“Estamos al borde de la quiebra”, dicen los empresarios del transporte a los periodistas mientras se desmontan de sus lujosas yipetas para reunirse con Diandino y Melanio, a mendigar ayuda. ¿Y qué pasa si no los escuchan? Huelga.
El país entero está a merced de ese grupo de empresarios que le tuercen el brazo a cualquiera. Escudándose con nombres de sindicatos y federaciones, dizque hablando en nombre de choferes, exigen lo primero que se le venga a la mente. ¡Y hay del que se le ocurra llevarles la contraria! De inmediato convocan una huelga y le complican la vida a los cientos de miles de ciudadanos que desean trasladarse.

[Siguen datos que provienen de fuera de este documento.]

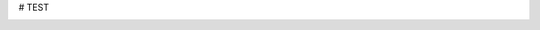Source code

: # TEST 


.. image:: candles.png
   :height: 100px
   :width: 200 px
   :scale: 50 %
   :alt: alternate text
   :align: right
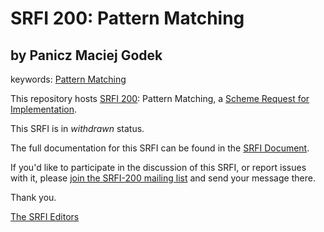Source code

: * SRFI 200: Pattern Matching

** by Panicz Maciej Godek



keywords: [[https://srfi.schemers.org/?keywords=pattern-matching][Pattern Matching]]

This repository hosts [[https://srfi.schemers.org/srfi-200/][SRFI 200]]: Pattern Matching, a [[https://srfi.schemers.org/][Scheme Request for Implementation]].

This SRFI is in /withdrawn/ status.

The full documentation for this SRFI can be found in the [[https://srfi.schemers.org/srfi-200/srfi-200.html][SRFI Document]].

If you'd like to participate in the discussion of this SRFI, or report issues with it, please [[https://srfi.schemers.org/srfi-200/][join the SRFI-200 mailing list]] and send your message there.

Thank you.


[[mailto:srfi-editors@srfi.schemers.org][The SRFI Editors]]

¿Hasta cuándo seguiremos beneficiando y complaciendo a esos señores que sólo piensan en su beneficio? Un nuevo subsidio, que saldrá de tus bolsillos y los míos para congelar la tarifa de los pasajes. El FMI criticando duramente la política de subsidios, el Temo diciendo que no hay dinero para más subsidios, pero no importa, son los transportistas, hay que complacerlos.

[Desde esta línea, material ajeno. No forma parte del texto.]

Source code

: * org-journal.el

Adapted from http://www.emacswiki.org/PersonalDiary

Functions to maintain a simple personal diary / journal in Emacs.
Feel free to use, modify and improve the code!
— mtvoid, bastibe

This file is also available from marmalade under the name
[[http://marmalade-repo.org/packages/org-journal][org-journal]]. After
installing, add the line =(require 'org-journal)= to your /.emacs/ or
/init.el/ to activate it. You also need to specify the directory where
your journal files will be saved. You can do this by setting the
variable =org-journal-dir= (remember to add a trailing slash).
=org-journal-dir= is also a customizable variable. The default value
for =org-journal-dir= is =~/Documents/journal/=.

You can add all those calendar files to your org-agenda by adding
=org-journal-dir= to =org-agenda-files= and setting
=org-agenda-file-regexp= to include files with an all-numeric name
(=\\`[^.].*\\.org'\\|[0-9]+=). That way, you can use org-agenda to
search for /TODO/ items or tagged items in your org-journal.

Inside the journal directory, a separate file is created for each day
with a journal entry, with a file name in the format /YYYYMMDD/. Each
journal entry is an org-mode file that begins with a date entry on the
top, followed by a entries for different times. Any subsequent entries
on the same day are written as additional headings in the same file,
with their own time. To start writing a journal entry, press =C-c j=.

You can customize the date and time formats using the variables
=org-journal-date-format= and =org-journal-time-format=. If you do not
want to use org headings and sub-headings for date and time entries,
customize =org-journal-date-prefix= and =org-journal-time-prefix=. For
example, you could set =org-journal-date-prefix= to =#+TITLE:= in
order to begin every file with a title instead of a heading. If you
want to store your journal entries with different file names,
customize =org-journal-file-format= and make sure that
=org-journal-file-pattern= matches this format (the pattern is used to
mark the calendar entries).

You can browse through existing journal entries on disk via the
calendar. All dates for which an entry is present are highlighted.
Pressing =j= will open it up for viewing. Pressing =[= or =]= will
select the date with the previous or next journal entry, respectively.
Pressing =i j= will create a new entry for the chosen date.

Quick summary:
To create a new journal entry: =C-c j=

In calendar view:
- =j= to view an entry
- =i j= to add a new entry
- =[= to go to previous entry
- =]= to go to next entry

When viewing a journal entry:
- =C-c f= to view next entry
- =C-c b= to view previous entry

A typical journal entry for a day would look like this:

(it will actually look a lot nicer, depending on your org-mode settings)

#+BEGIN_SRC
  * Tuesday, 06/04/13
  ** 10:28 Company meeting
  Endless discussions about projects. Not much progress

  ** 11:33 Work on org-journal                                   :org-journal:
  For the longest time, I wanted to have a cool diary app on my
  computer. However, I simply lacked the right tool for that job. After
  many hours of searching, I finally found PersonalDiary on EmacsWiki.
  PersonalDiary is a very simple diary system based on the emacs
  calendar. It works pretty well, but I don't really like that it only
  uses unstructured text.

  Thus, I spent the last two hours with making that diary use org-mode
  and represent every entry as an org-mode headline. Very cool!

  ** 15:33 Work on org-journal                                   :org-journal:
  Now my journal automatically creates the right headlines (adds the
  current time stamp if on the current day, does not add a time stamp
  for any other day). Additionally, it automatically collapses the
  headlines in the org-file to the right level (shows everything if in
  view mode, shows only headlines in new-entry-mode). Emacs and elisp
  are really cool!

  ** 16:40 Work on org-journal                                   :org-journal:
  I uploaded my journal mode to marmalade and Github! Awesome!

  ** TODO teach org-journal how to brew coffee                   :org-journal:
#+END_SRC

Lo mismo hacen con la Chevron-Texaco. Porque la Chevron quiera cancelar sus contratos, hay que impedirles que transporten combustibles y hasta que no hagan lo que nosotros queramos les seguiremos boicoteando su trabajo. ¿Es que no hay seguridad jurídica?
No importan las leyes de libre tránsito, los acuerdos internacionales, los tratados… Todo pasa a un segundo plano porque los empresarios del transporte desean seguir cobrando. Y nadie se atreve a sancionarlos. Nadie defiende a nadie.
¿Hasta cuándo estaremos a merced de esos empresarios? ¿Quién tiene que verse afectado para tomar las medidas necesarias para el bien del país, no de 5 dirigentes empresariales transportistas? Opino que es suficiente, demasiado poder le han cedido a esas personas. El país no puede seguir a merced de los antojos de los choferes. No más por favor.